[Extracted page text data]
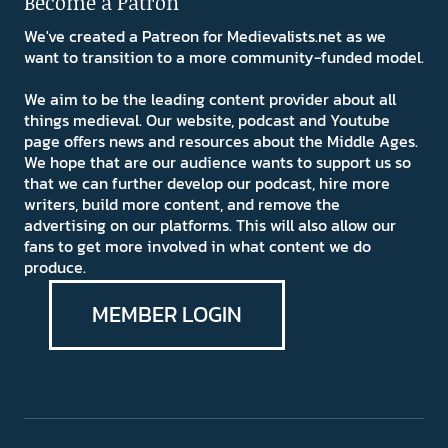
Become a Patron
We've created a Patreon for Medievalists.net as we
want to transition to a more community-funded model.
We aim to be the leading content provider about all
things medieval. Our website, podcast and Youtube
page offers news and resources about the Middle Ages.
We hope that are our audience wants to support us so
that we can further develop our podcast, hire more
writers, build more content, and remove the
advertising on our platforms. This will also allow our
fans to get more involved in what content we do
produce.
MEMBER LOGIN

--- YOUR OBJECTIVE ---
From the extracted page text data above, gather every line that contains the word "content".

--- RESPONSE ---
We aim to be the leading content provider about all
writers, build more content, and remove the
fans to get more involved in what content we do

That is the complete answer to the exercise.